In the years following World War II, a young French woman, Genevieve de Galard, decided to make a big change in her life. “The English studies I had pursued were for my personal interest, and I realized that continuing in that direction could not fill my life,” de Galard writes in her autobiography, The Angel of Dien Bien Phu: The Lone French Woman at the Decisive Battle for Vietnam (Naval Institute, 208 pp., $23.95), translated from the French by Isabelle Surcouf Toms.
“I dreamed of new perspectives, fewer self-centered adventures. Quite simply, I wanted to be useful, and I could not fathom a life without giving to others or pursuing some ideal.”
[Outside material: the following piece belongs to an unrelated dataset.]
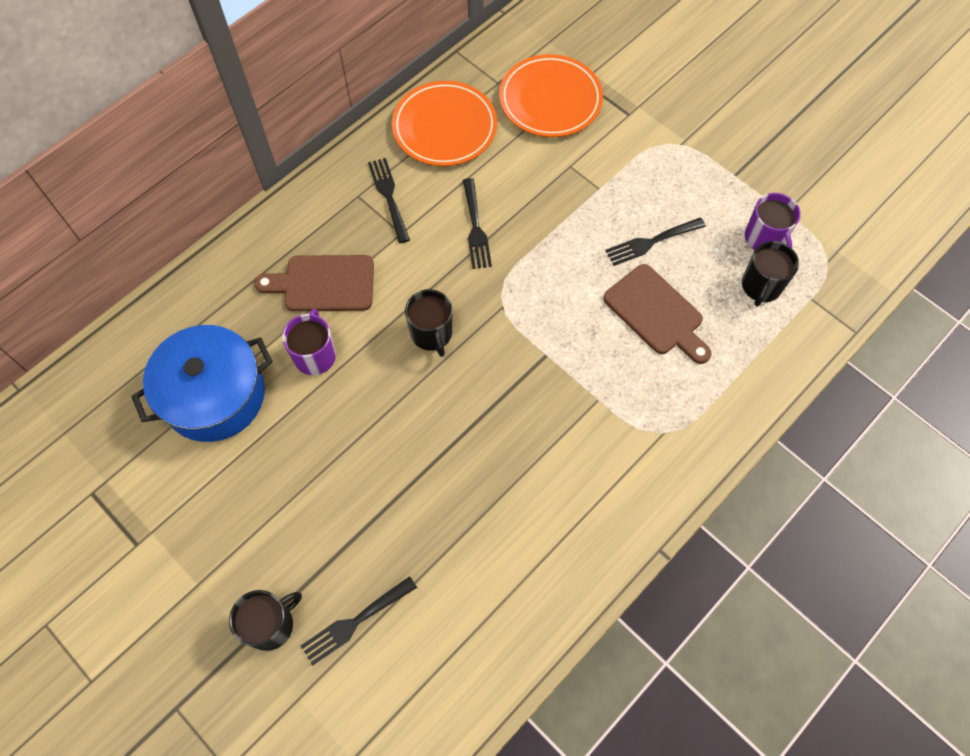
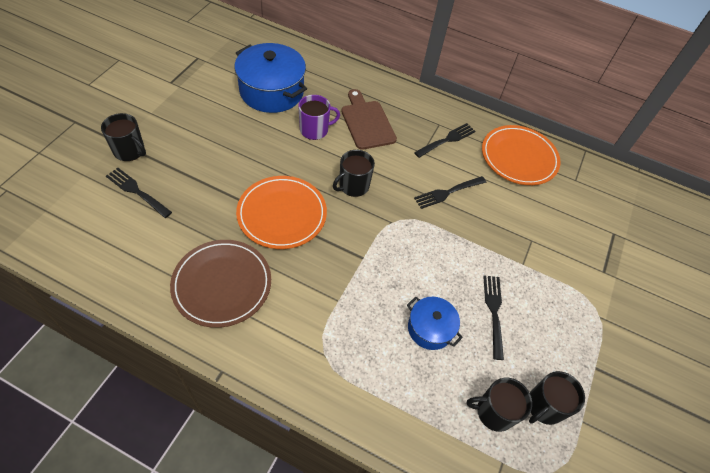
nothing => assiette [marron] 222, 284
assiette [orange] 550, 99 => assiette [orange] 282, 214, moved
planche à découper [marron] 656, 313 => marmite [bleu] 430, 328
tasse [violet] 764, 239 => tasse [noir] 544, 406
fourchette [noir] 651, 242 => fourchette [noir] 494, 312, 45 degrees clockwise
So, de Galard went back to school and earned degrees in “medical-social work” and nursing in 1950. She then signed on with the Convoyeuses de l’Air, the flight nurses of the French Air Force’s transportation division. “The flying nurses, she writes, “had been traveling for several years on the planes to Africa and Indochina, transporting military families, evacuating the wounded and the sick.”
Genevieve de Galard become the only woman among the 11,000 or so French military personnel at Dien Bien Phu during the famous 1954 Vietminh siege that ended French occupation of Indochina. That was not her plan, though. The young woman flight nurse was about to leave Dien Bien Phu, when her plane (a French Air Force C-47) was hit by enemy artillery, and she was stranded there.
In this memoir, which was published in France in 2003, de Galard includes details of what it was like tending to the wounded and dying in the Dien Bien field hospital—as well as her time being held prisoner for seventeen days by the Vietminh after the battle.
She was honored for her efforts during the siege with the French Knight’s Cross and the Croix de Guerre. President Eisenhower invited her to the United States, where de Galard received a ticker tape parade in New York City, a standing ovation from the entire U.S. House of Representatives, the Presidential Medal of Freedom from the President himself, and the nickname (from American newspaper reporters) that is the title of her book.